++++ Reading text

Melbourne Victory, 2013–14
In October 2013, it was confirmed that De Vanna had signed for Melbourne Victory for the 2013–14 W League season.

Boston Breakers, 2014
On 3 March 2014, Sky Blue FC traded De Vanna to the Boston Breakers in exchange for a 2014 international roster spot and the Breakers' first-round 2015 college draft pick, which became Sarah Killion.

Washington Spirit, 2014
On 18 June 2014, the Boston Breakers traded De Vanna to Washington Spirit in exchange for defender and Mexican international Bianca Sierra and the Spirit's fourth and fifth round 2015 college draft picks.

Melbourne Victory, 2014–15
In September 2014 it was confirmed that De Vanna signed to play with Melbourne Victory again.

Melbourne City, 2015–16
Having played a season with the Victory, De Vanna was lured across the city to Victory's A-League rivals, Melbourne City, becoming the brand new W-League side's very first signing.

++++++++
++++ Recorded data

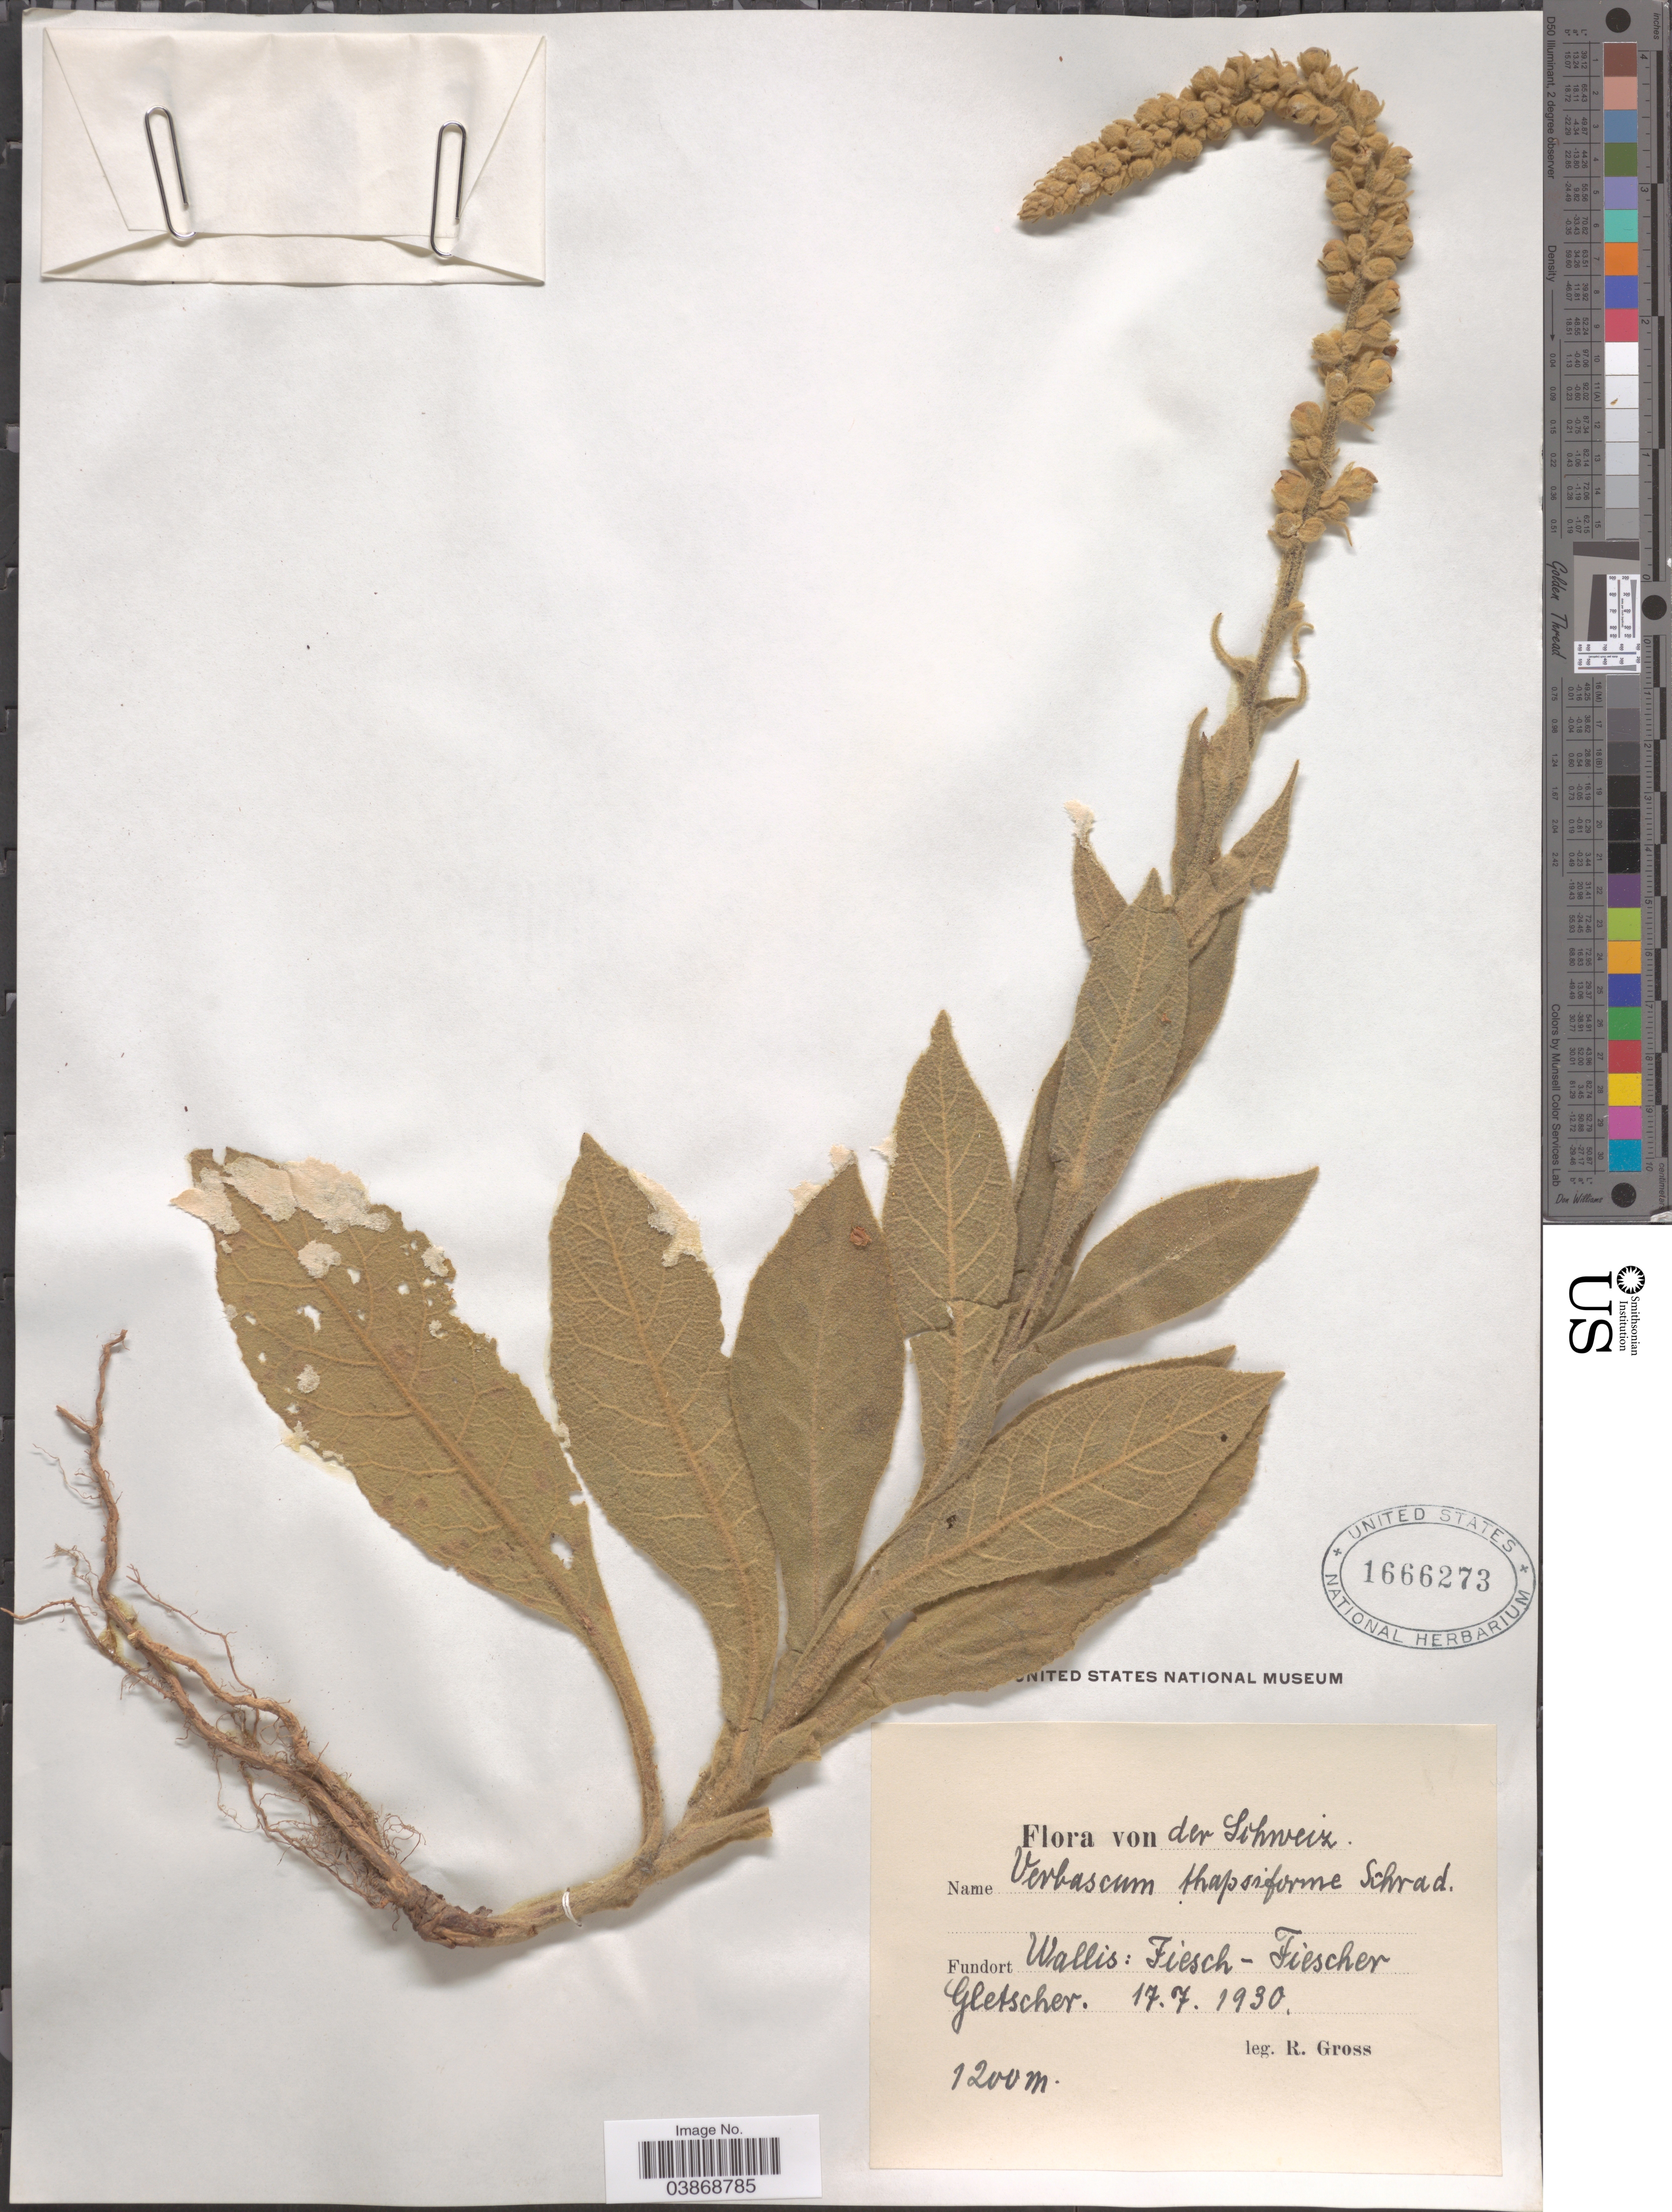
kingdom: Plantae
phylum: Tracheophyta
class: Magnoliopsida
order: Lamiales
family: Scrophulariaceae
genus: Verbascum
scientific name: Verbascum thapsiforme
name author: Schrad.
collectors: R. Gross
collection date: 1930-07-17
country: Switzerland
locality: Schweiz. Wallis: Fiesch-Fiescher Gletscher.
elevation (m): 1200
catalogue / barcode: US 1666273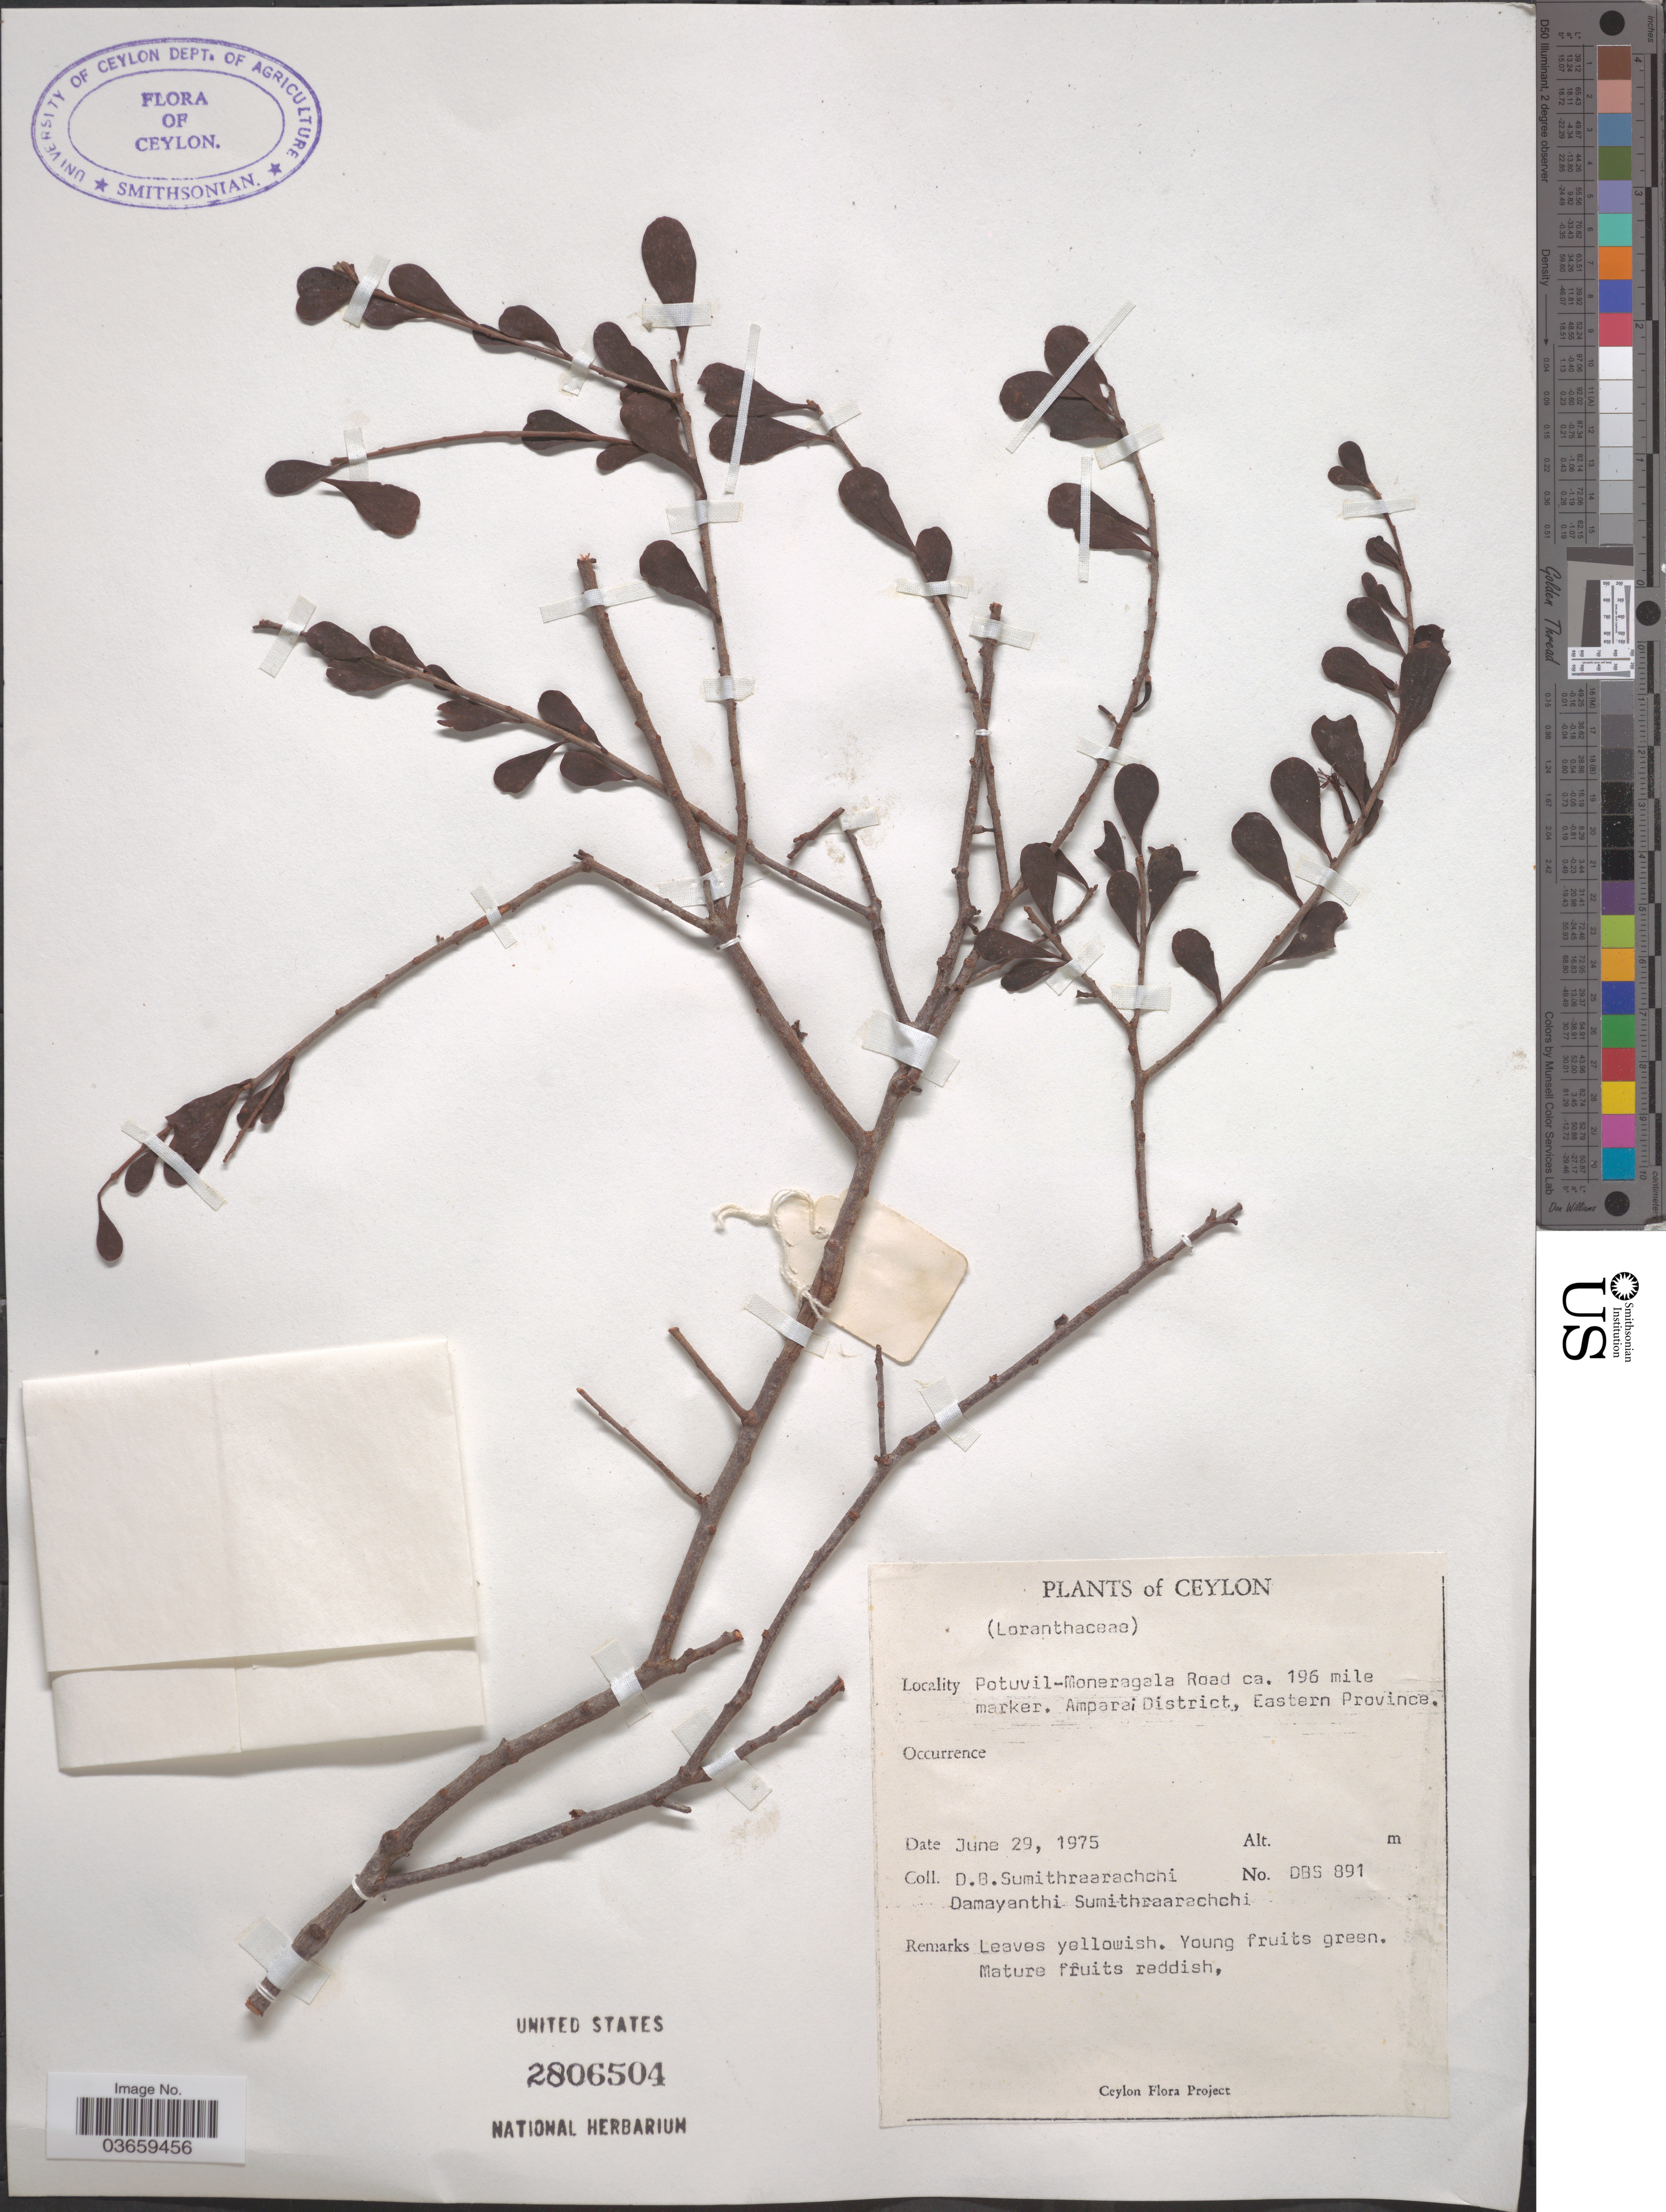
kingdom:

++++++++

* Exercise tasks *
1) Copy the part of the De Vanna club history that opens with the words containing "Washington Spirit, 2014" and closes with "Melbourne Victory again.".
2) Summarize the De Vanna club history in two sentences.
3) In the De Vanna club history, which player did Washington Spirit give up, along with draft picks, to get De Vanna from the Boston Breakers?
The entries aren't needed for any of this.

* Solution list *
1)
Washington Spirit, 2014
On 18 June 2014, the Boston Breakers traded De Vanna to Washington Spirit in exchange for defender and Mexican international Bianca Sierra and the Spirit's fourth and fifth round 2015 college draft picks.

Melbourne Victory, 2014–15
In September 2014 it was confirmed that De Vanna signed to play with Melbourne Victory again.

2) De Vanna signed with Melbourne Victory for the 2013–14 W-League season and signed to play with the club again in September 2014. In 2014, Sky Blue FC traded De Vanna to the Boston Breakers, who then traded De Vanna to Washington Spirit, and De Vanna later became the very first signing of the new W-League side Melbourne City.

3) Bianca Sierra, a defender and Mexican international.